Seit «Borat» mag die Bekanntheit Kasachstans schlagartig gestiegen sein. Mit realem Wissen um die einstige Sowjet-Republik in Zentralasien ist es in hiesigen Gefilden aber nach wie vor nicht weit her. Eine Menge Öl soll es dort geben, Astana heissen die Hauptstadt wie die Rad-Equipe, für die Lance Armstrong sich hat einspannen lassen, und einige alternativ orientierte Cineasten dürften bemerkt haben, dass es dort eine aufstrebende Filmszene gibt. Diese hat sich in einigen internationalen Koproduktionen engagiert wie Volker Schlöndorffs «Ulzhan», im Vorjahr für den Monumentalstreifen «Mongol» eine Oscar-Nominierung ergattert und nun mit «Tulpan» einen Film hervorgebracht, der Preise an einem runden Dutzend Festivals quer über den Globus sammeln konnte.

Unter Heiratsdruck

Das Langspielfilm-Debüt des zuvor im Dok-Bereich tätigen Kasachen Sergey Dvortsevoy erzählt schalkhaft eine simple Geschichte über die ewigen Themen: Der junge Asa (Askhat Kuchinchirekov) kehrt nach geleistetem Militärdienst in der Marine in die kasachische Steppe heim, um dort die nächste Phase der Mannwerdung in Angriff zu nehmen. Mit dem Berufsziel Schafhirte hat er sich etwas Naheliegendes und im Grunde Machbares vorgenommen. Doch von seinem mürrisch-tyrannischen Schwager (Ondasyn Besikbasov), dem Familienoberhaupt, wird ihm auf halbem Weg zum Traumjob ein unerwartetes Hindernis in den Weg gestellt: Bevor Asa seine Herde kriegt, soll er gefälligst erst mal heiraten. Das ist ja schon anderswo leichter gesagt als getan und in der in jeder Hinsicht kargen Steppe natürlich noch ungleich schwieriger zu bewerkstelligen. Immerhin gibt es eine valable Kandidatin in der erweiterten Nachbarschaft: Tulpan. Sie hat es Asa denn auch gleich schwer angetan; doch was zunächst wie eine gemähte Wiese ausschaut, entpuppt sich schnell als Ding der Unmöglichkeit.

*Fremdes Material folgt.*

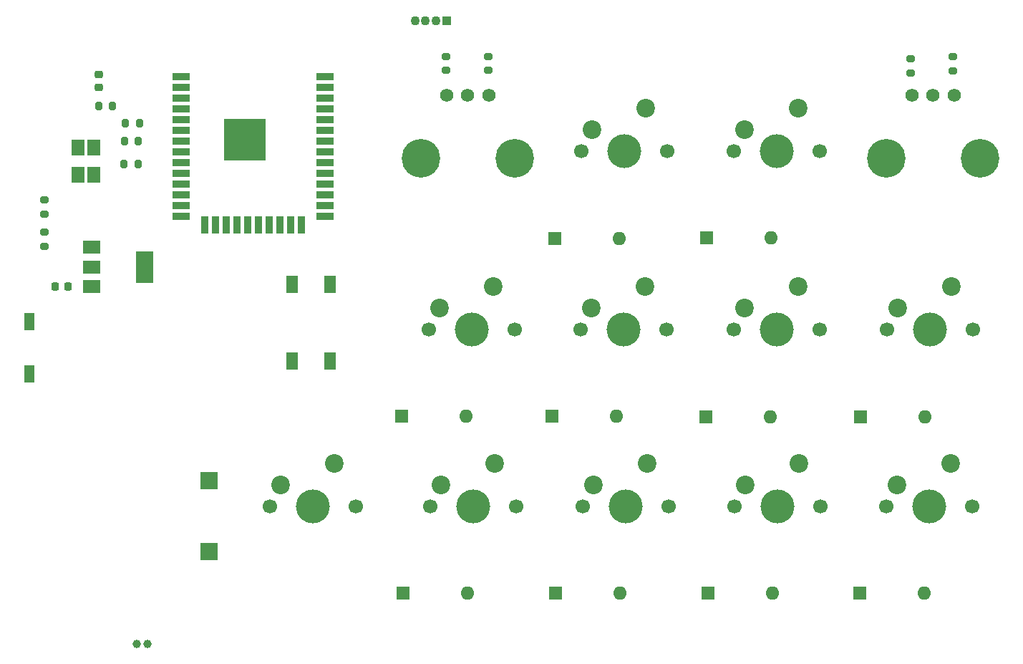
<source format=gbr>
%TF.GenerationSoftware,KiCad,Pcbnew,6.0.2+dfsg-1*%
%TF.CreationDate,2022-07-15T09:18:33-03:00*%
%TF.ProjectId,Nano-keyboard,4e616e6f-2d6b-4657-9962-6f6172642e6b,rev?*%
%TF.SameCoordinates,Original*%
%TF.FileFunction,Soldermask,Top*%
%TF.FilePolarity,Negative*%
%FSLAX46Y46*%
G04 Gerber Fmt 4.6, Leading zero omitted, Abs format (unit mm)*
G04 Created by KiCad (PCBNEW 6.0.2+dfsg-1) date 2022-07-15 09:18:33*
%MOMM*%
%LPD*%
G01*
G04 APERTURE LIST*
G04 Aperture macros list*
%AMRoundRect*
0 Rectangle with rounded corners*
0 $1 Rounding radius*
0 $2 $3 $4 $5 $6 $7 $8 $9 X,Y pos of 4 corners*
0 Add a 4 corners polygon primitive as box body*
4,1,4,$2,$3,$4,$5,$6,$7,$8,$9,$2,$3,0*
0 Add four circle primitives for the rounded corners*
1,1,$1+$1,$2,$3*
1,1,$1+$1,$4,$5*
1,1,$1+$1,$6,$7*
1,1,$1+$1,$8,$9*
0 Add four rect primitives between the rounded corners*
20,1,$1+$1,$2,$3,$4,$5,0*
20,1,$1+$1,$4,$5,$6,$7,0*
20,1,$1+$1,$6,$7,$8,$9,0*
20,1,$1+$1,$8,$9,$2,$3,0*%
G04 Aperture macros list end*
%ADD10R,2.000000X2.000000*%
%ADD11R,1.200000X2.000000*%
%ADD12R,1.600000X1.600000*%
%ADD13O,1.600000X1.600000*%
%ADD14RoundRect,0.225000X0.250000X-0.225000X0.250000X0.225000X-0.250000X0.225000X-0.250000X-0.225000X0*%
%ADD15C,4.000000*%
%ADD16C,1.700000*%
%ADD17C,2.200000*%
%ADD18RoundRect,0.200000X0.275000X-0.200000X0.275000X0.200000X-0.275000X0.200000X-0.275000X-0.200000X0*%
%ADD19RoundRect,0.200000X-0.275000X0.200000X-0.275000X-0.200000X0.275000X-0.200000X0.275000X0.200000X0*%
%ADD20RoundRect,0.200000X0.200000X0.275000X-0.200000X0.275000X-0.200000X-0.275000X0.200000X-0.275000X0*%
%ADD21RoundRect,0.200000X-0.200000X-0.275000X0.200000X-0.275000X0.200000X0.275000X-0.200000X0.275000X0*%
%ADD22R,1.500000X1.900000*%
%ADD23RoundRect,0.225000X0.225000X0.250000X-0.225000X0.250000X-0.225000X-0.250000X0.225000X-0.250000X0*%
%ADD24R,1.100000X1.100000*%
%ADD25C,1.100000*%
%ADD26C,1.575000*%
%ADD27C,4.562000*%
%ADD28R,2.000000X0.900000*%
%ADD29R,0.900000X2.000000*%
%ADD30R,5.000000X5.000000*%
%ADD31C,1.000000*%
%ADD32R,2.000000X1.500000*%
%ADD33R,2.000000X3.800000*%
%ADD34R,1.400000X2.100000*%
G04 APERTURE END LIST*
D10*
%TO.C,U3*%
X89010000Y-120725000D03*
X89010000Y-129175000D03*
D11*
X67760000Y-101945000D03*
X67760000Y-108145000D03*
%TD*%
D12*
%TO.C,D8*%
X166011705Y-113203629D03*
D13*
X173631705Y-113203629D03*
%TD*%
D14*
%TO.C,C1*%
X75946000Y-74265000D03*
X75946000Y-72715000D03*
%TD*%
D15*
%TO.C,B3*%
X156235000Y-123815000D03*
D16*
X151155000Y-123815000D03*
X161315000Y-123815000D03*
D17*
X158775000Y-118735000D03*
X152425000Y-121275000D03*
%TD*%
D18*
%TO.C,R5*%
X117000000Y-72250000D03*
X117000000Y-70600000D03*
%TD*%
D19*
%TO.C,R3*%
X69500000Y-87600000D03*
X69500000Y-89250000D03*
%TD*%
D18*
%TO.C,R4*%
X122000000Y-72250000D03*
X122000000Y-70600000D03*
%TD*%
D20*
%TO.C,R9*%
X80644000Y-80615000D03*
X78994000Y-80615000D03*
%TD*%
D21*
%TO.C,R1*%
X75946000Y-76454000D03*
X77596000Y-76454000D03*
%TD*%
D15*
%TO.C,B2*%
X138235000Y-123815000D03*
D16*
X133155000Y-123815000D03*
X143315000Y-123815000D03*
D17*
X140775000Y-118735000D03*
X134425000Y-121275000D03*
%TD*%
D12*
%TO.C,D7*%
X147801019Y-113203629D03*
D13*
X155421019Y-113203629D03*
%TD*%
D16*
%TO.C,B9*%
X143185000Y-81841000D03*
D15*
X138105000Y-81841000D03*
D16*
X133025000Y-81841000D03*
D17*
X140645000Y-76761000D03*
X134295000Y-79301000D03*
%TD*%
D18*
%TO.C,R6*%
X177000000Y-72325000D03*
X177000000Y-70675000D03*
%TD*%
D22*
%TO.C,LED1*%
X75347000Y-81400000D03*
X75347000Y-84600000D03*
X73497000Y-81400000D03*
X73497000Y-84600000D03*
%TD*%
D23*
%TO.C,C2*%
X72353000Y-97790000D03*
X70803000Y-97790000D03*
%TD*%
D15*
%TO.C,B8*%
X174261019Y-102883629D03*
D16*
X179341019Y-102883629D03*
X169181019Y-102883629D03*
D17*
X176801019Y-97803629D03*
X170451019Y-100343629D03*
%TD*%
D20*
%TO.C,R10*%
X80581000Y-83312000D03*
X78931000Y-83312000D03*
%TD*%
D24*
%TO.C,J1*%
X117111000Y-66368000D03*
D25*
X115861000Y-66368000D03*
X114611000Y-66368000D03*
X113361000Y-66368000D03*
%TD*%
D12*
%TO.C,D1*%
X111985686Y-134025000D03*
D13*
X119605686Y-134025000D03*
%TD*%
D20*
%TO.C,R11*%
X80772000Y-78486000D03*
X79122000Y-78486000D03*
%TD*%
D16*
%TO.C,B7*%
X151065334Y-102883629D03*
X161225334Y-102883629D03*
D15*
X156145334Y-102883629D03*
D17*
X158685334Y-97803629D03*
X152335334Y-100343629D03*
%TD*%
D16*
%TO.C,B4*%
X179275000Y-123815000D03*
X169115000Y-123815000D03*
D15*
X174195000Y-123815000D03*
D17*
X176735000Y-118735000D03*
X170385000Y-121275000D03*
%TD*%
D26*
%TO.C,U5*%
X122105000Y-75185000D03*
X117105000Y-75185000D03*
X119605000Y-75185000D03*
D27*
X125155000Y-82685000D03*
X114055000Y-82685000D03*
%TD*%
D12*
%TO.C,D10*%
X147866704Y-92085000D03*
D13*
X155486704Y-92085000D03*
%TD*%
D12*
%TO.C,D4*%
X165945686Y-134025000D03*
D13*
X173565686Y-134025000D03*
%TD*%
D12*
%TO.C,D3*%
X147996019Y-134025000D03*
D13*
X155616019Y-134025000D03*
%TD*%
D16*
%TO.C,B5*%
X114960000Y-102860000D03*
X125120000Y-102860000D03*
D15*
X120040000Y-102860000D03*
D17*
X122580000Y-97780000D03*
X116230000Y-100320000D03*
%TD*%
D12*
%TO.C,D9*%
X129855686Y-92185000D03*
D13*
X137475686Y-92185000D03*
%TD*%
D12*
%TO.C,D5*%
X111790686Y-113180000D03*
D13*
X119410686Y-113180000D03*
%TD*%
D16*
%TO.C,B0*%
X96155000Y-123815000D03*
D15*
X101235000Y-123815000D03*
D16*
X106315000Y-123815000D03*
D17*
X103775000Y-118735000D03*
X97425000Y-121275000D03*
%TD*%
D28*
%TO.C,U2*%
X85734000Y-72995000D03*
X85734000Y-74265000D03*
X85734000Y-75535000D03*
X85734000Y-76805000D03*
X85734000Y-78075000D03*
X85734000Y-79345000D03*
X85734000Y-80615000D03*
X85734000Y-81885000D03*
X85734000Y-83155000D03*
X85734000Y-84425000D03*
X85734000Y-85695000D03*
X85734000Y-86965000D03*
X85734000Y-88235000D03*
X85734000Y-89505000D03*
D29*
X88519000Y-90505000D03*
X89789000Y-90505000D03*
X91059000Y-90505000D03*
X92329000Y-90505000D03*
X93599000Y-90505000D03*
X94869000Y-90505000D03*
X96139000Y-90505000D03*
X97409000Y-90505000D03*
X98679000Y-90505000D03*
X99949000Y-90505000D03*
D28*
X102734000Y-89505000D03*
X102734000Y-88235000D03*
X102734000Y-86965000D03*
X102734000Y-85695000D03*
X102734000Y-84425000D03*
X102734000Y-83155000D03*
X102734000Y-81885000D03*
X102734000Y-80615000D03*
X102734000Y-79345000D03*
X102734000Y-78075000D03*
X102734000Y-76805000D03*
X102734000Y-75535000D03*
X102734000Y-74265000D03*
X102734000Y-72995000D03*
D30*
X93234000Y-80495000D03*
%TD*%
D16*
%TO.C,B10*%
X161196019Y-81835000D03*
X151036019Y-81835000D03*
D15*
X156116019Y-81835000D03*
D17*
X158656019Y-76755000D03*
X152306019Y-79295000D03*
%TD*%
D26*
%TO.C,U6*%
X177105000Y-75185000D03*
X172105000Y-75185000D03*
X174605000Y-75185000D03*
D27*
X180155000Y-82685000D03*
X169055000Y-82685000D03*
%TD*%
D16*
%TO.C,B1*%
X115155000Y-123815000D03*
X125315000Y-123815000D03*
D15*
X120235000Y-123815000D03*
D17*
X122775000Y-118735000D03*
X116425000Y-121275000D03*
%TD*%
D31*
%TO.C,J2*%
X80486000Y-140068000D03*
X81736000Y-140068000D03*
%TD*%
D12*
%TO.C,D6*%
X129540000Y-113180000D03*
D13*
X137160000Y-113180000D03*
%TD*%
D18*
%TO.C,R7*%
X172000000Y-72575000D03*
X172000000Y-70925000D03*
%TD*%
D32*
%TO.C,U1*%
X75082000Y-93200000D03*
D33*
X81382000Y-95500000D03*
D32*
X75082000Y-95500000D03*
X75082000Y-97800000D03*
%TD*%
D16*
%TO.C,B6*%
X143120000Y-102860000D03*
X132960000Y-102860000D03*
D15*
X138040000Y-102860000D03*
D17*
X140580000Y-97780000D03*
X134230000Y-100320000D03*
%TD*%
D19*
%TO.C,R2*%
X69500000Y-91425000D03*
X69500000Y-93075000D03*
%TD*%
D34*
%TO.C,B11*%
X103342000Y-97558000D03*
X103342000Y-106658000D03*
X98842000Y-97558000D03*
X98842000Y-106658000D03*
%TD*%
D12*
%TO.C,D2*%
X129985686Y-134025000D03*
D13*
X137605686Y-134025000D03*
%TD*%
M02*

</source>
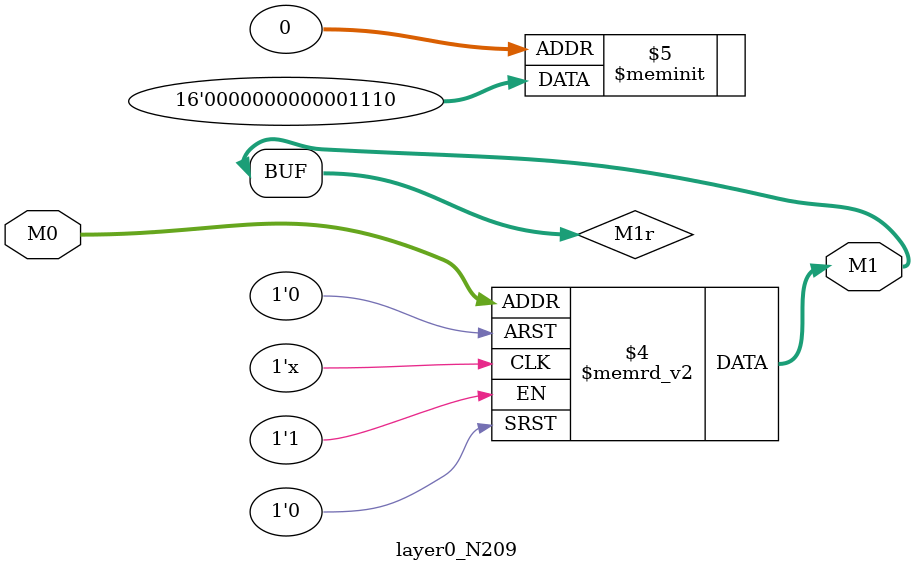
<source format=v>
module layer0_N209 ( input [2:0] M0, output [1:0] M1 );

	(*rom_style = "distributed" *) reg [1:0] M1r;
	assign M1 = M1r;
	always @ (M0) begin
		case (M0)
			3'b000: M1r = 2'b10;
			3'b100: M1r = 2'b00;
			3'b010: M1r = 2'b00;
			3'b110: M1r = 2'b00;
			3'b001: M1r = 2'b11;
			3'b101: M1r = 2'b00;
			3'b011: M1r = 2'b00;
			3'b111: M1r = 2'b00;

		endcase
	end
endmodule

</source>
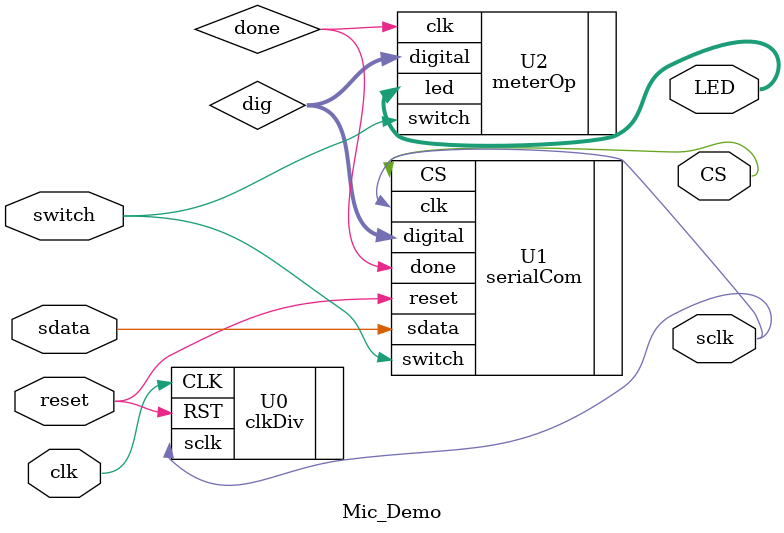
<source format=v>
`timescale 1ns / 1ps
module Mic_Demo(
	input wire clk, 			// clock signal from the 100 Mhz clock on board
	input wire reset,			// system reset, mapped to onboard pushbutton
	output wire [7:0] LED,	    // outputs to the 8 on board LEDs
	output sclk,	            // SCLK - divided clock output of 12.5 Mhz			
	output CS,                  // nCS Ccontrols signal sending from the ADC on PmodMic devices				
	input switch,               // 
	input sdata					// sData signal used to recieve data from Pmod device
    );
	
	wire done;					// used to tell meterOp when to turn lights on or off
	wire [11:0] dig;			// used to link the digital output from serialCom to meterOp
	
	clkDiv U0 (.CLK(clk),.RST(reset),.sclk(sclk));
	serialCom U1 (.clk(sclk),.reset(reset),.sdata(sdata),.digital(dig),.CS(CS),.done(done),.switch(switch));
	meterOp U2 (.clk(done),.digital(dig),.led(LED),.switch(switch));
	endmodule






</source>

Die Marinegeschichten, die er ihren Eltern beim Werbegespräch stolz vorträgt, beeindrucken die versteckt hinter einem Vorhang lauschende Tulpan wenig. Stattdessen konzentriert sie sich auf seine abstehenden Ohren und folgert schnöde, dass das keiner für sie sein kann. Asa ist konsterniert, verzweifelt – und mehr und mehr besessen von der Idee, die Frau seiner Träume doch noch für sich zu gewinnen.

Die Weite erfahren

Die Frau seiner Träume ist Tulpan freilich nicht im klassischen Sinn. Vielmehr materialisieren sich Asas Sehnsüchte in ihr. Tulpan ist Projektionsfläche, und diese bleibt für ihn wie uns blank, zumal weder er noch wir sie je zu Gesicht bekommen. Träume und Sehnsüchte sind hier überhaupt zentral. In ihnen finden die Protagonisten Zuflucht, wenn Frust und Ungeduld zu obsiegen drohen, wobei sie gleichwohl genügsam bleiben. Asa und sein ganz hollywoodhaft jovialer Sidekick Boni (Tulepbergen Baisakalov) blättern zwar gerne in zerfledderten Magazinen, in welchen die Verheissungen der 500 Kilometer entfernt liegenden Stadt locken. Doch wenigstens bei Asa spürt man, dass seine Vorstellungen von Glück woanders ihre Erfüllung finden werden. Namentlich ebendort, wo er jetzt ist, in der von Sandstürmen, Kindergesang und einer kranken Schafherde umrahmten Steppe, deren Weite und Schlichtheit Dvortsevoy in sehr langen Einstellungen zu vermessen sucht. Stellenweise erinnert «Tulpan» dadurch, aber auch mit der Thematik der «schwierigen» Liebe an das unlängst vorgelegte mexikanische Wunderwerk «Stellet Licht». Da wie dort ist die Landschaft die eigentliche Hauptfigur, und auf dem Weg zu deren konzentriert plastischer Schilderung wird das Publikum dort wie da mit einer für moderne Sehgewohnheiten fast irritierend tiefen Schnittzahl herausgefordert. Bei «Tulpan» bleibt freilich auch Platz für Skurriles wie etwa den mit unzähligen Fotos nackter Frauen verzierten Geländewagen, aus dessen Radio unablässig «Rivers of Babylon» der Siebzigerjahre-Plastikkombo Boney M. ertönt, oder anderen ulkigen Gerätschaften, die wiederum von Kusturica geborgt sein könnten. Mit derlei Brüchen holt sich Dvortsevoy, durchaus kalkuliert, letztlich jene Sympathien, die seinen ohnehin schon denkwürdigen Film zu einem unvergesslichen Erlebnis machen.